On 26.07.2011 22:29, Dave Page wrote:
On Tue, Jul 26, 2011 at 7:13 PM, Erwin Brandstetter
<brandstet...@falter.at>  wrote:
On 26.07.2011 18:12, Dave Page wrote:
Hi Erwin

On Tue, Jul 26, 2011 at 4:47 PM, Erwin Brandstetter
<brandstet...@falter.at>    wrote:
Aloha!

In  v1.14 tables are opened with ORDER BY $pkey DESC.
I wonder if descending order ist intended. It used to be the other way
round
and, as far as I am concerned, that was just fine in most cases.
We have the new feature "View Data" .. "View top / last 100 rows" anyway.
No
need to change the default behavior?
The default is determined like this:

        orderBy = table->GetQuotedPrimaryKey();
        if (orderBy.IsEmpty()&&    hasOids)
             orderBy = wxT("oid");
        if (!orderBy.IsEmpty())
       {
            if (pkAscending)
                 orderBy += wxT(" ASC");
            else
               orderBy += wxT(" DESC");
       }

Essentially, we try to follow the ordering in the index.
Actually, no, we don't (sorry). The flag is simply set by the caller
to do FIRST/LAST 100 rows. Otherwise, it defaults to true.

Fair enough. However, the following test-case shows the opposite effect in
pgAdmin:

By default, B-tree indexes store their entries in ascending order with
nulls last.
http://www.postgresql.org/docs/9.0/interactive/indexes-ordering.html

CREATE TABLE test(test_id integer primary key, test text);
INSERT INTO test VALUES (1, 'top'), (2, 'middle'), (3, 'bottom')
-- Now open the table in the browser of pgAdmin 1.14 Beta 3 (sorts DESC;
incorrect)
-- Compare this with the behaviour in pgAdmin 1.12 (sorts ASC; correct)
It works correctly for me.

Also, there are key types that do not sort. I quote the documementation:
Of the index types currently supported by PostgreSQL, only B-tree can
produce sorted output — the other index types return matching rows in an
unspecified, implementation-dependent order.
Right, but a primary key is a UNIQUE + NOT NULL (and a flag in the
catalogs). Unique indexes are always B-Trees in Postgres.

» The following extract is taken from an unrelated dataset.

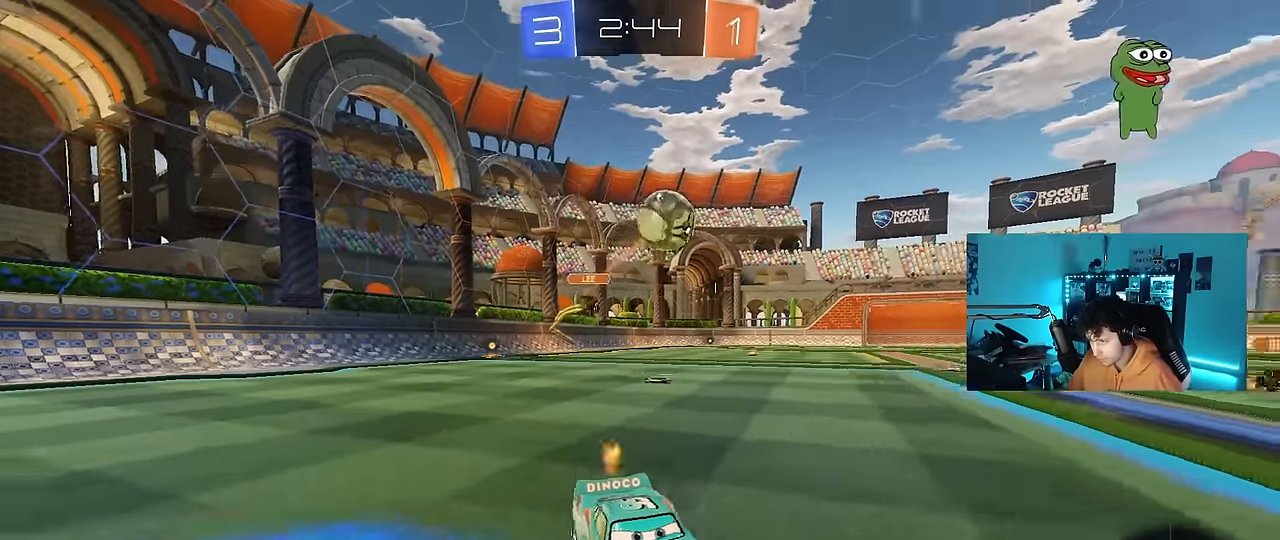
{"keys": ["d", "s"], "mouse": ["left", "right"], "mouse_move": "still", "events": [[17, "shift", "up"], [117, "w", "up"], [167, "mouse_right", "down"], [217, "d", "down"], [217, "mouse_left", "down"], [217, "s", "down"], [267, "a", "up"], [350, "d", "up"], [400, "s", "up"], [500, "d", "down"], [500, "s", "down"]]}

Is it safe to assume descending order if pkAscending is not true? Not sure
what "IsEmpty" implies exactly in the code ..
The IsEmpty bit is testing to see if the user has set any explicit
ordering on the Sort/Filter dialogue - if so, that takes precedence.

That may be the key here. When I open the simple test table from above in v1.14 I get descending order. On opening the Sort/Filter dialog it see an explicit ORDER BY test_id DESCENDING - which I did not set.
Once I delete that, the sort order falls back to ascending - as it should to 
begin with.
However, after reopening the table explicit descending order is back.

Interesting that you cannot reproduce the effect. Ar you on Apple?
I am tested with all combinations of pgAdmin 1.12 & 1.14 Beta 3 on Win XP Pro 
and postgres 9.0.4 and 8.4.8 on Debian Squeeze.

Playing with the new Features "View Data" .. "View top / last 100 rows" has no 
lasting side effects on this problem.